Within the preserves, tourists can see elephant herds, giraffes, hippopotamus, cheetah, leopards, lions, monkeys, zebra exotic birds and more.
Zambia is home to 72 ethnic groups that still predominately live in rural areas, according to Zambia’s official web site.
The main tribes include the Lozi, the Bemba, the Ngoni, the Tonga, the Luvale and the Kaonde.

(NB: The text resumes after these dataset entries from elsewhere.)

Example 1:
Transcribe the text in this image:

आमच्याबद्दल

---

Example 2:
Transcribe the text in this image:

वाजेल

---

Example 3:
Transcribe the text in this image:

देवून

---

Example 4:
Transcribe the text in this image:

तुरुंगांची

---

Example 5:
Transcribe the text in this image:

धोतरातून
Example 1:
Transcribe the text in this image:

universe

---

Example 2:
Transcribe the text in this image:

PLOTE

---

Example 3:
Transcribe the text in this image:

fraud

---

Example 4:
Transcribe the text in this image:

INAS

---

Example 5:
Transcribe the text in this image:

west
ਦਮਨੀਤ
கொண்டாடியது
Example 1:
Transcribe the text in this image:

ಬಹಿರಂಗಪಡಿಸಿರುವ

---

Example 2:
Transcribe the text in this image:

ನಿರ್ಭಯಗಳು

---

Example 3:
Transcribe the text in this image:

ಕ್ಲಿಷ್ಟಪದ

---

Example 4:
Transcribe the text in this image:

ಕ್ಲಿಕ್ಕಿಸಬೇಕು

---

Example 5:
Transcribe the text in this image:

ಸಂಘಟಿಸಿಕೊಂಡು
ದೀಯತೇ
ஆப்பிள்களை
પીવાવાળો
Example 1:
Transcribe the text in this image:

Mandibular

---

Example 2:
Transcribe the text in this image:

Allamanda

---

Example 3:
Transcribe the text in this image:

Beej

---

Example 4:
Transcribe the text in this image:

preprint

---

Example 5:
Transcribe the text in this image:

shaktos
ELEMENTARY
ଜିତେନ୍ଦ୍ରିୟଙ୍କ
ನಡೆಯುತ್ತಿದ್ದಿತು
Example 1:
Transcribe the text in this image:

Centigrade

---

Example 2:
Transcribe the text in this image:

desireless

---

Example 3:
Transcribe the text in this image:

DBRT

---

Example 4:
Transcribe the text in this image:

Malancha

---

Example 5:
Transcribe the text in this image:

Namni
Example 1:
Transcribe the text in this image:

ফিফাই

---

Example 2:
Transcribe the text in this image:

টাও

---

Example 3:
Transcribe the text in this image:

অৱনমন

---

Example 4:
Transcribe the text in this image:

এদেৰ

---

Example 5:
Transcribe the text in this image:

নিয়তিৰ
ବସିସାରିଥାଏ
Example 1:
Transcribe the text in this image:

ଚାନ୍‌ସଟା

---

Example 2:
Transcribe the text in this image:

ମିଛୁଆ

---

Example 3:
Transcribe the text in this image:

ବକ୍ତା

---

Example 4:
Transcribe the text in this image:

Its culture seems to become a blend of these many tribes, although many of the rural tribes have retained their indigenous and traditional customs.
The country has also attracted Asian populations including those from China and India.
Zambia is about the size of France, the Netherlands, Belgium and Switzerland combined.
According to Zambia’s website, the country tends to be flat, with small hills, although there are mountain ridges that reach 6,000 to 7,000 feet.
Besides the Tanganyika, there are two other major lakes, the Bangweulu and the Mweru. Lake Kariba is actually a man-made lake and is the largest in Africa and second largest in the world.
Zambia has three climates. From May through August, it is cool and dry. From September to November, it’s hot and dry and from December to April, it’s warm and wet.
At the height of the wet season, frequent heavy rains and thunderstorms are common. These are followed by days of sunshine and the combination creates lush, fast-growing vegetation.